Les Anglais payaient leur agent de renseignement avec l’argent qu’ils extorquaient aux princes surveillés. Polier recevait son salaire du nabab de Faizabad, Shuja-ud-Daula puis Asaf-ud-Daula son fils, et finalement du grand Mogol lui-même, sur les sommes énormes imposées par les gentlemen de Calcutta en contribution volontaire aux rajas vassalisés ou vassalisables, un racket à la protection de ces gangsters pré-coloniaux.
Qui payait, sinon les paysans qui produisaient le riz, le blé noir, l’opium, le tabac pour les narguilés guillochés par les artisans et les artistes, le coton, la laine, la soie des brocards aux fils d’or des saris des bibis, des robes d’apparat de leurs nobles époux, des bijoux pour leurs turbans, leurs oreilles, leurs chevilles? Dans les hautes sphères où évoluait Polier, qui se souciait des paysans et des artisans? Le grand Mogol moins encore que ses courtisans.
LANGUES ET RELIGIONS EN COEXISTENCE
Ce qui intéressait vraiment Shah Alam Il, le grand Mogol, c’était la poésie. Il composait en persan, en turc, en arabe, voire en ourdou, entouré de ses livres favoris, dont certains étaient les traductions persanes des poètes et des philosophes grecs ou latins ou sanskrits. En se mogolisant, Polier se cultiva et n’eut bientôt plus de cesse que d’enrichir sa culture française de l’immense pluralité culturelle de l’Inde mogole.

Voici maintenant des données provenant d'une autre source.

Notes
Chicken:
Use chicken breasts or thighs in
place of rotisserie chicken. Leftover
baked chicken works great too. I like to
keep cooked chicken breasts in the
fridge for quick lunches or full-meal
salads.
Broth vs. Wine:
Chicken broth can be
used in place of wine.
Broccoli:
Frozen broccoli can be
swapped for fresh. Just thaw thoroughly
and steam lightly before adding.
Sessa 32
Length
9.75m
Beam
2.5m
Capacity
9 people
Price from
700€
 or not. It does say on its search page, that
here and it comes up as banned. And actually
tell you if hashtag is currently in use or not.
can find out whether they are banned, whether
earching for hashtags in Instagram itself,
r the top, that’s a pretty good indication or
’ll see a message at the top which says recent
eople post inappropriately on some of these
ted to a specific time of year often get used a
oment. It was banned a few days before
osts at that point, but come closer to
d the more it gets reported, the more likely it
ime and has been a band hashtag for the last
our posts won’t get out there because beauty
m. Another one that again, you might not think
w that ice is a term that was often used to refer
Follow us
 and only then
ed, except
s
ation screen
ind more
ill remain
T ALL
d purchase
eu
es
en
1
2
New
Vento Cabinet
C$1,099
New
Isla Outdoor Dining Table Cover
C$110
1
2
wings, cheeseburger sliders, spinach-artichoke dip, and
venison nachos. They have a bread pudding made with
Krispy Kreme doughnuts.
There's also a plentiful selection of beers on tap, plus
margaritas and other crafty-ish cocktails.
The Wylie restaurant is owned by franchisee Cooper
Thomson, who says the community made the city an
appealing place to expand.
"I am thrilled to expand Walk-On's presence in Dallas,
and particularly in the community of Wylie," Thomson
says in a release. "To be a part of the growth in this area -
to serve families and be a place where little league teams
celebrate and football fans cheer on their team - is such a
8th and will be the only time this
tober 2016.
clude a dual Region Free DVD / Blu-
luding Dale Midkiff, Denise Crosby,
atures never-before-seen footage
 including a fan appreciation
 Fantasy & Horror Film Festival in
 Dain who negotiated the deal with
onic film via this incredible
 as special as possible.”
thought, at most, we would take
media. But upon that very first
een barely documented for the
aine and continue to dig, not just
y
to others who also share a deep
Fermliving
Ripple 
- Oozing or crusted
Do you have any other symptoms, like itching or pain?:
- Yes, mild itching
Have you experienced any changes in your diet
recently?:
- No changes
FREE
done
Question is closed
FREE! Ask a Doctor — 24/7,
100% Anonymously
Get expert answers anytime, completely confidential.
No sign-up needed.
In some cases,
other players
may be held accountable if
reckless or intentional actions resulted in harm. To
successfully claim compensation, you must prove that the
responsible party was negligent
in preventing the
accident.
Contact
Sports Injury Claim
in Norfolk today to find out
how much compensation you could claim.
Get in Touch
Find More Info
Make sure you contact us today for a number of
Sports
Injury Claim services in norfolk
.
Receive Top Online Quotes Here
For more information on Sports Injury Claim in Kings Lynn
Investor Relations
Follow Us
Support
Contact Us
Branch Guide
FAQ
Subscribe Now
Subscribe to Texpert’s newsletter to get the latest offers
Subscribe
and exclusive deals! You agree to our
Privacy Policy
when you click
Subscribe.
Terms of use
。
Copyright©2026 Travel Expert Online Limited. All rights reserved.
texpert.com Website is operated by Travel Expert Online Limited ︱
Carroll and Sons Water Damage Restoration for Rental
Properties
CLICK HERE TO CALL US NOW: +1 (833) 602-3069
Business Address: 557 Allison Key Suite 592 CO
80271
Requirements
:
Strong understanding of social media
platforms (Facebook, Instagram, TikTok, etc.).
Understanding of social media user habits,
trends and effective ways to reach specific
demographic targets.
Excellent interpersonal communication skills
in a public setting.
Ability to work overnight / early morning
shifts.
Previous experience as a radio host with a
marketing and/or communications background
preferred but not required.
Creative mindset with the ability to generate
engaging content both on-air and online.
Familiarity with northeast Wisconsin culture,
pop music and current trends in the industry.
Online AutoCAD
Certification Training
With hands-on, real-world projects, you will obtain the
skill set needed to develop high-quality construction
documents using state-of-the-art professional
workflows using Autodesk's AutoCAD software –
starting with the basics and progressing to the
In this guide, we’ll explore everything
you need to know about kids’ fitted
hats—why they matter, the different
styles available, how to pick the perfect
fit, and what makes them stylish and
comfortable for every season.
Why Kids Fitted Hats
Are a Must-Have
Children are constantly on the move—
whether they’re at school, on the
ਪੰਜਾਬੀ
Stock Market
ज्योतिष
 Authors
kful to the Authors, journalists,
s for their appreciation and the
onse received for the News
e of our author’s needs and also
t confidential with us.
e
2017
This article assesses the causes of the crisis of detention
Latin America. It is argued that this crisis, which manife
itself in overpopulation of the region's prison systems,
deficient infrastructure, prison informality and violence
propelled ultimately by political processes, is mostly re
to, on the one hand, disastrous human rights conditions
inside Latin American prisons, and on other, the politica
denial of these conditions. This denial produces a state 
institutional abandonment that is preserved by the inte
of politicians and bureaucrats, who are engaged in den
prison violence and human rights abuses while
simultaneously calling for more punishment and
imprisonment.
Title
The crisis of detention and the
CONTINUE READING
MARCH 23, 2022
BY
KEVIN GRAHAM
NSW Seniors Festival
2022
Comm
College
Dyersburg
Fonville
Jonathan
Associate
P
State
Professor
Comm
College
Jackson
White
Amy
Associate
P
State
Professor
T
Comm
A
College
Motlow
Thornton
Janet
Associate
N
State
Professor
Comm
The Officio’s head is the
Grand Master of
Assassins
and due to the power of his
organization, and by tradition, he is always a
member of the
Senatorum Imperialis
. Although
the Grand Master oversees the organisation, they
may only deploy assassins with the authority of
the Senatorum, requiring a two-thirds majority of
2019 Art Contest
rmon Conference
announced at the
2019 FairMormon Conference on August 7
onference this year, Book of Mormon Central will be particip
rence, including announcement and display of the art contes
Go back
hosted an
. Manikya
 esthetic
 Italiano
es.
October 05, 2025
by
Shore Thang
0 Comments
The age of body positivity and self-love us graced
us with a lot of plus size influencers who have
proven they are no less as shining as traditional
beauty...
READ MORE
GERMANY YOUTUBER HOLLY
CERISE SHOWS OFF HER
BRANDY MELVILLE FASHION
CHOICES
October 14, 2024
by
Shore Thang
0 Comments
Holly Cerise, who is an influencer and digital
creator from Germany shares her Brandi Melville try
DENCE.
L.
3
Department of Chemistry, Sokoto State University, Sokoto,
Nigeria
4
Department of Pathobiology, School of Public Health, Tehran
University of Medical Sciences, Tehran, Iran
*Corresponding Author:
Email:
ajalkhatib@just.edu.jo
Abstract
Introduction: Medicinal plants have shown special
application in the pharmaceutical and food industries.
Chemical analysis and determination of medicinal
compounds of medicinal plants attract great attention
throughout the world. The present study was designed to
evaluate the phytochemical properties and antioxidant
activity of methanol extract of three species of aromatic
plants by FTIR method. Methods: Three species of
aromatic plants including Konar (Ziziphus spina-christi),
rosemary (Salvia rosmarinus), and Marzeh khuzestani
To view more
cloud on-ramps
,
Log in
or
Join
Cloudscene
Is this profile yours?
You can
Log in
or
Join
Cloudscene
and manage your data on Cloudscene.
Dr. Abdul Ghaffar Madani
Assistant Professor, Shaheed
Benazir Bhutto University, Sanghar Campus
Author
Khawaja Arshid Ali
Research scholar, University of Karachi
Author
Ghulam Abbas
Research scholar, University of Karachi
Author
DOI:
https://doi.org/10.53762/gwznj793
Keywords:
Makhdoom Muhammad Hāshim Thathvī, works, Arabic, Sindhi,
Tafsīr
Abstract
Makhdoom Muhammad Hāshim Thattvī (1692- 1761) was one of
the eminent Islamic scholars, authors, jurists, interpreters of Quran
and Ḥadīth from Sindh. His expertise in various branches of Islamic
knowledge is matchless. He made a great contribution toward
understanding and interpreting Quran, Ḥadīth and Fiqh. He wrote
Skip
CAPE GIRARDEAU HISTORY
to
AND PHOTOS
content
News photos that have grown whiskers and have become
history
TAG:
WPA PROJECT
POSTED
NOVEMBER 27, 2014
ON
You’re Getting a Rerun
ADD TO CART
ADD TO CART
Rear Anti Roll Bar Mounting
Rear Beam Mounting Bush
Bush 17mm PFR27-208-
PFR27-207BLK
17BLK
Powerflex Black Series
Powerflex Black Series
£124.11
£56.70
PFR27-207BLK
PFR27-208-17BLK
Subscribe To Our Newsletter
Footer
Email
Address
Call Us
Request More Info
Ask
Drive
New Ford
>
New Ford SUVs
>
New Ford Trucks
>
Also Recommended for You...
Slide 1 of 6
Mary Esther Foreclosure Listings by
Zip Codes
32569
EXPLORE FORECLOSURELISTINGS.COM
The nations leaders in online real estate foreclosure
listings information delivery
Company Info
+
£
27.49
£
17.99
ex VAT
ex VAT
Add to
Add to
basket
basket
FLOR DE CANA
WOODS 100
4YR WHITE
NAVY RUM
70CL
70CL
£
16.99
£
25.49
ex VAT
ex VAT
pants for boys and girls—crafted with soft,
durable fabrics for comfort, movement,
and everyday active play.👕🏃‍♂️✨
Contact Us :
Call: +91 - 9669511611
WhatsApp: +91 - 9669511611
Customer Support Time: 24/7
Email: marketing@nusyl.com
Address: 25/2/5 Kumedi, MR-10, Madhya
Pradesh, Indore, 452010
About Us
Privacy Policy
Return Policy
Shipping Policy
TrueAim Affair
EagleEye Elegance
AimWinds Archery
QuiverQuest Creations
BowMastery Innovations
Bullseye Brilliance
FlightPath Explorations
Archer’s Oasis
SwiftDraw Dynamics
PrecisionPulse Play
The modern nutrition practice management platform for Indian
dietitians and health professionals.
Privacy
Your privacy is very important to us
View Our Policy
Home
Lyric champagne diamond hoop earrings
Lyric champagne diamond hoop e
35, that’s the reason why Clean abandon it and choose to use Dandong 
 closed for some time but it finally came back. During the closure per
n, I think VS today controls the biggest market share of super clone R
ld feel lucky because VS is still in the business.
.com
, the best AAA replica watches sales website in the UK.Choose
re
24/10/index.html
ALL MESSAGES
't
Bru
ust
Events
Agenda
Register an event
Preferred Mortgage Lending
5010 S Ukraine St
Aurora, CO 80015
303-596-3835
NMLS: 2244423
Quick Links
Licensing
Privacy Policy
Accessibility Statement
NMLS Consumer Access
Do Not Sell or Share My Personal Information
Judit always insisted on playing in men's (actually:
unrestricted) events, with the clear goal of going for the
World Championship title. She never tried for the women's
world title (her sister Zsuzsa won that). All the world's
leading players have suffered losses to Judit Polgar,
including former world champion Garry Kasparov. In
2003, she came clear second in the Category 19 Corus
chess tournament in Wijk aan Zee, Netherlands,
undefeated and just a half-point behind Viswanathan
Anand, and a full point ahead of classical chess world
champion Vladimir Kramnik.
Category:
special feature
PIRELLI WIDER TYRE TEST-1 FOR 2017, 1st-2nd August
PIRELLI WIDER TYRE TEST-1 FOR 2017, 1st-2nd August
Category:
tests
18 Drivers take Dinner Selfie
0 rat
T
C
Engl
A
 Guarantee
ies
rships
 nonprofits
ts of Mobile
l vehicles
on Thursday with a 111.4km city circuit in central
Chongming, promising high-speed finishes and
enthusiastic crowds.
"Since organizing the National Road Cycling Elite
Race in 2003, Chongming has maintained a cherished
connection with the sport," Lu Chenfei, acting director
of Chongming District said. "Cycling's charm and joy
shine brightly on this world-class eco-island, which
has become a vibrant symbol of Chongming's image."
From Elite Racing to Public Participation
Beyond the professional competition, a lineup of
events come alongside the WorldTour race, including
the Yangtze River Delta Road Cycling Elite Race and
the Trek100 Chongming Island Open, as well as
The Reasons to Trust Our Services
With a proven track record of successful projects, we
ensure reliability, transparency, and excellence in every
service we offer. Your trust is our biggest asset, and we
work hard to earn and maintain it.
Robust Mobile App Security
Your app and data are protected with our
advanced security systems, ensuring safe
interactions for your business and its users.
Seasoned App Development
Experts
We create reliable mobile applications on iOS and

À son retour en Europe en 1788, habitué à dicter à ses secrétaires kayastha, sikh, voire brahmane, son français s’était rouillé à ne parler que le persan. Il trouva sa cousine chanoinesse disposée à devenir sa secrétaire. Il lui dicta sa Mythologie des Indous. Comme pour s’excuser de la solliciter pour ce travail, Polier avoua à sa cousine « Je suis trop paresseux, et point écrivain ». Elle se mit à l’oeuvre avec enthousiasme et lucidité, remarquant « Il disait vrai, car, avec le luxe oriental, il avait rapporté de son long séjour dans l’Inde toute l’indolence asiatique, et il avait perdu la facilité de s’exprimer correctement en français et en anglais » (MB,26).
Il ne pensait plus qu’en persan, mais tenait à faire profiter le public de cette forme de pensée, « pour ouvrir une nouvelle source de lumière à l’Europe », écrit-il à un ami du British Museum. L’Europe des Lumières, justement. Il le fit à l’orientale, à la persane, oralement, de sa bouche à l’oreille de sa cousine et à celle des érudits français, trop habitués à ne se fier qu’à l’écrit, tant Gutemberg avait obscurci leur entendement. Ils l’ignorèrent, jusqu’à Dumézil entraîné à écouter les dieux.
[…]”
Revue française de Yoga, n°27, « Passeurs entre Inde et Europe », janvier 2003, pp. 11-19.